Article rédigé par Fabien Jannic-Cherbonnel
France Télévisions
Publié
Temps de lecture : 8min
Les attentats du Hamas et la réponse militaire d'Israël ont été sources de désaccord entre les Etats membres de l'Union européenne, et entre ses différentes institutions. (PAULINE LE NOURS / FRANCEINFO)
Les prises de position diplomatiques de l'UE se font à l'unanimité des 27 Etats membres. Un handicap pour peser dans la résolution du conflit, alors que la Commission européenne joue sa propre partition.

Des heures de discussions pour aboutir à une demande de "pauses" et de "couloirs humanitaires". Des voix se sont élevées, vendredi 22 octobre, pour critiquer la réponse des dirigeants des 27 pays membres de l'Union européenne à la guerre entre le Hamas et Israël. Réunis à l'occasion d'un Conseil européen, les chefs d'Etats et de gouvernements ont eu bien du mal à se mettre d'accord sur leur message aux Palestiniens et aux Israéliens, se gardant de demander un cessez-le-feu, comme le rapporte Politico. Un signe que les points de vue sont très différents au sein de l'UE.

Les observateurs espéraient pourtant des mots forts, après deux semaines de cafouillages européens sur le sujet. Il y a d'abord eu, deux jours après les attentats du Hamas, l'annonce, par le commissaire européen hongrois Olivér Várhelyi, de l'arrêt de l'aide humanitaire aux Palestiniens, accueillie par un tollé et démentie quelques heures plus tard par le Haut représentant de l'UE pour les affaires étrangères, Josep Borrell. Puis c'est la présidente de la Commission européenne qui a créé un malaise chez les diplomates de l'UE, lors d'une visite en Israël, le 13 octobre. Ursula von der Leyen y a soutenu "le droit de se défendre" des Israéliens, mais n'a pas conditionné ce soutien au respect du droit international, ni pris le temps de visiter les territoires palestiniens. Un positionnement à rebours de la ligne politique de l'UE sur le sujet.

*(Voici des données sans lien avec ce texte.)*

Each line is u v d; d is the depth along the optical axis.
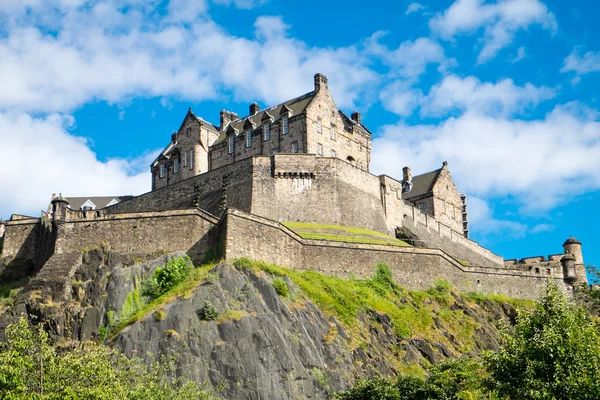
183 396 66.19
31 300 85.12
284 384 79.06
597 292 69.56
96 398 56.03
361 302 97.25
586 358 57.16
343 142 134.00
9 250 101.44
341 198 118.50
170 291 87.19
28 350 58.28
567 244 143.50
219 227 96.44
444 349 96.19
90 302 86.81
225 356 79.25
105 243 94.06
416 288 108.12
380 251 107.12
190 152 139.12
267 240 97.50
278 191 116.06
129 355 78.69
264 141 131.12
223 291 85.75
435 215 147.50
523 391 57.06
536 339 58.72
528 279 123.69
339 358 85.31
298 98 134.50
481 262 147.12
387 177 129.25
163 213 96.31
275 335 82.31
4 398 52.88
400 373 82.62
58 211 99.50
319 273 101.19
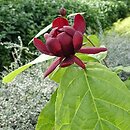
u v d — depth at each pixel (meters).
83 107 0.79
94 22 6.71
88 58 0.99
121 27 5.91
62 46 0.81
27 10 5.80
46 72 0.82
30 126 2.73
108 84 0.80
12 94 3.04
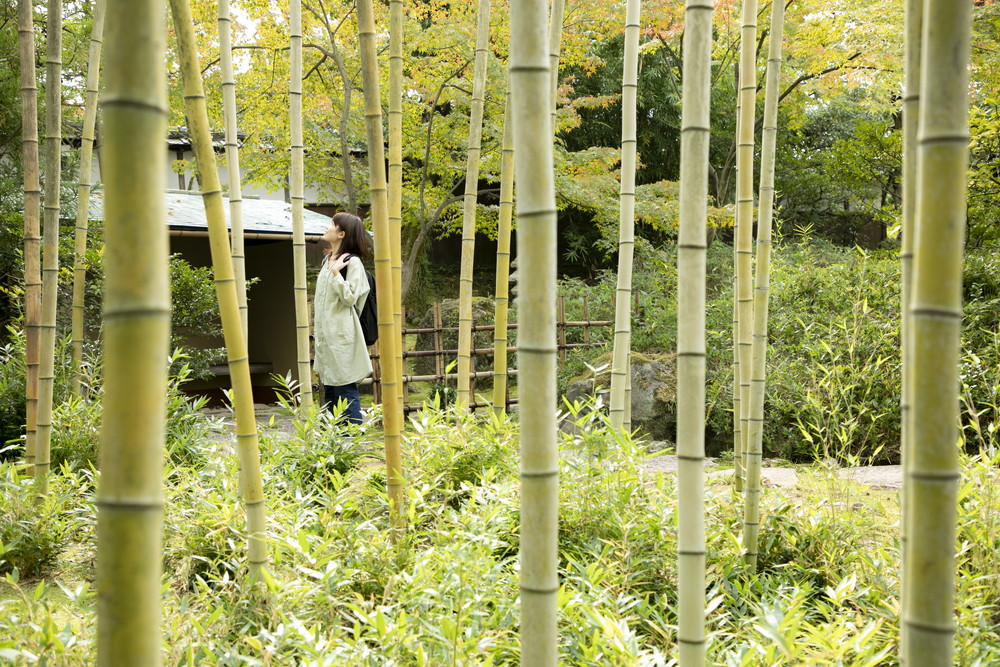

Un poids financier davantage que diplomatique

Traditionnellement, Bruxelles "a toujours argué pour une solution à deux Etats", souligne auprès de franceinfo Hugh Lovatt, spécialiste du conflit israélo-palestinien et analyste au Conseil européen pour les relations internationales. Un objectif que les 27 "ont toujours eu du mal à mener, notamment en raison d'un manque de consensus". Résultat, si "l'UE n'a pas rien fait, elle n'a jamais eu un poids politique très important sur ce dossier, contrairement aux Etats-Unis", explique l'expert.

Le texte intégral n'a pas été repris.